It’s obvious that COVID-19 has radically reshaped many aspects of our society and our lives over the past two years. But perhaps unnoticed by most, the pandemic has also accelerated a quiet but powerful transformation in the way that we at UPMC approach how we care for patients. The result has been hundreds of lives saved and the promise that we can continue to improve care for years to come.
Prompted by the urgent need to help patients facing a deadly virus, UPMC committed itself at the start of the crisis to truly becoming a “learning health system,” with near real-time changes in how we manage patients based on the analysis of our own data, as well as the latest scientific findings and regulatory approvals.
For decades, clinicians and researchers nationwide have known that our processes for digesting credible, scientific knowledge and integrating that into care for patients are too slow and too cumbersome – sometimes taking years. That’s why the National Academy of Medicine called for development of a learning health system (LHS) in 2009 and set the goal that, by 2020, “90 percent of clinical decisions will be supported by accurate, timely, and up-to-date clinical information, and will reflect the best available evidence.”
Others have defined the LHS as an environment in which “science, informatics, incentives, and culture are aligned for continuous improvement and innovation, with best practices seamlessly embedded in the delivery process and new knowledge captured as an integral byproduct of the delivery experience.”

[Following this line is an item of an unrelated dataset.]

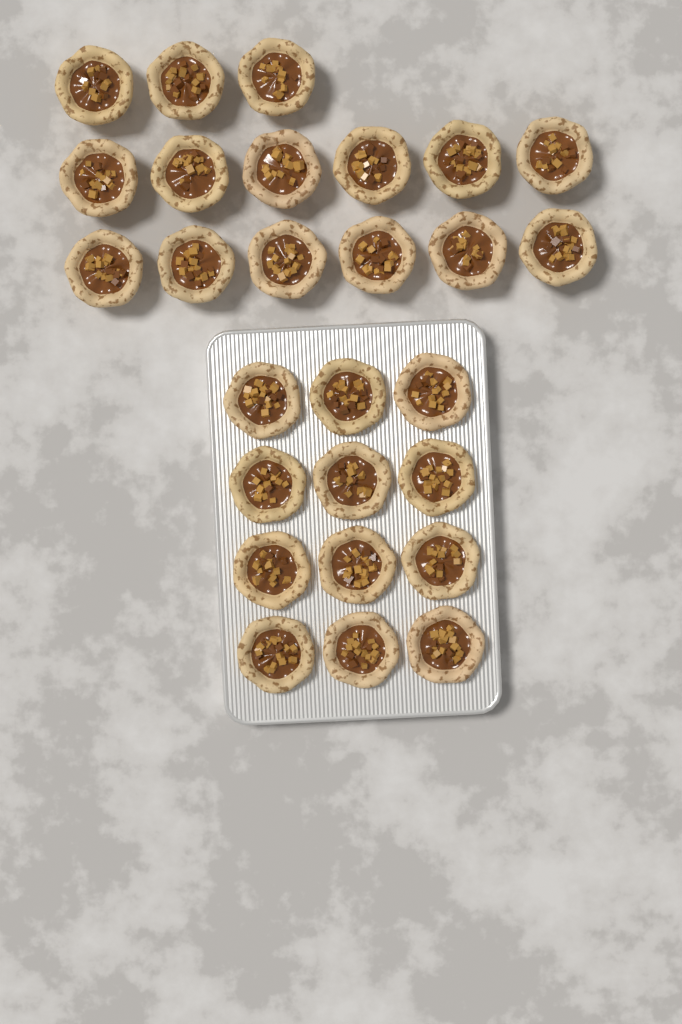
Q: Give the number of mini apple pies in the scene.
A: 27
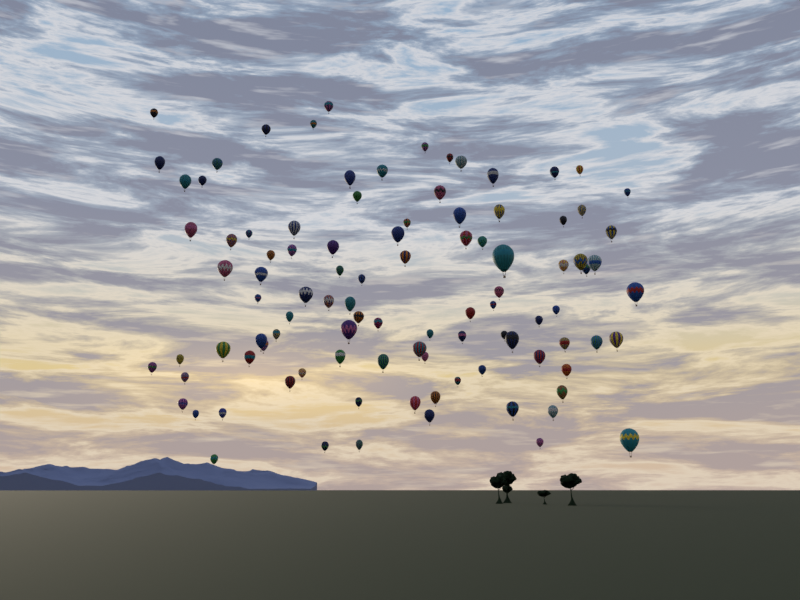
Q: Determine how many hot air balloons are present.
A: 99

That’s a mouthful, and a heavy lift for any health system. At UPMC, we’d made some progress toward that goal in recent years, particularly in the science and informatics realms. Because we already had a robust data and analytics infrastructure, we could turn our attention quickly at the start of the pandemic to the incentives, culture and embedding of best practices needed to care for our patients.
That first involved creating a multidisciplinary COVID-19 Therapeutics Committee – composed of physicians, pharmacists, hospital leaders and others — to evaluate any possible treatment options and to rapidly share updated guidelines with all facilities across our system.

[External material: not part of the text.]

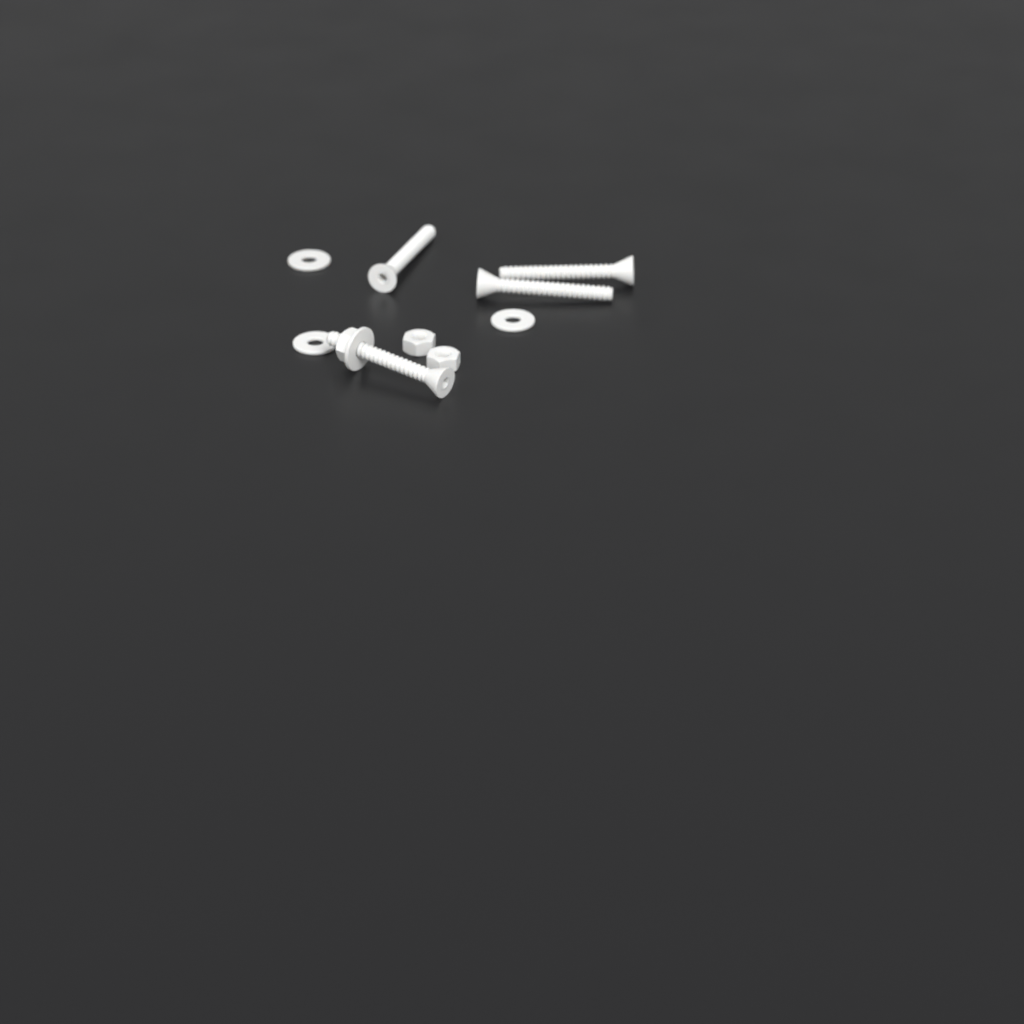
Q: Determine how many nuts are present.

In addition to continuously evaluating UPMC’s internal patient data and controlled clinical trials, the committee had to weigh a surge of COVID-19-related publications from around the globe – some peer-reviewed and many not. This placed a premium on expertise in evaluating the merits of published information that appeared at unprecedented scale – and our researchers led or were involved in many trials that rapidly proved which treatments worked best for which patients.
Thus, while our therapeutics committee recognized the benefits of and implemented some treatments – like steroids, remdesivir and tocilizumab — it refuted the use of hydroxychloroquine, despite the government’s approval for its emergency use early on in the pandemic.
Information technology specialists at UPMC created alerts and orders in our electronic health record systems to reinforce guideline recommendations. They also collaborated with our research teams to integrate clinical practice with clinical trial enrollment across our vast system to ensure equitable care, regardless of geography or hospital type. Instead of separating “research” and “care,” all care became an opportunity to learn quickly about improving patient results.
Alongside the therapeutics committee, an intensive care unit management group made real-time recommendations regarding respiratory support strategies and other critical, supportive care, while a systemwide infection prevention taskforce guided testing, contact tracing, isolation and the use of personal protective equipment.
The result of this concerted effort was significant improvement in care in a stunningly short time and mostly prior to mass vaccination. Based on our data from more than 11,400 COVID-19 patients, the adjusted risk of in-hospital mortality decreased monthly by an average of 5% from March 2020 through early June 2021.
At the same time, we saw no appreciable variation in the type or volume of drugs and therapies used for patients with COVID-19 across 22 hospitals, achieving our goal of equity and access regardless of a patient’s ZIP code.
While this pandemic is not over, we’re already looking ahead to what’s next for our learning health system. Although we can’t determine the extent to which any single change improved outcomes for our COVID patients, we know that our accelerated learning saved lives.
Now we must continue to apply these lessons to the continuing hard work of health care long after this crisis passes. Our patients deserve nothing less.
Dr. Marroquin is Chief Health Care Data and Analytics Officer for UPMC.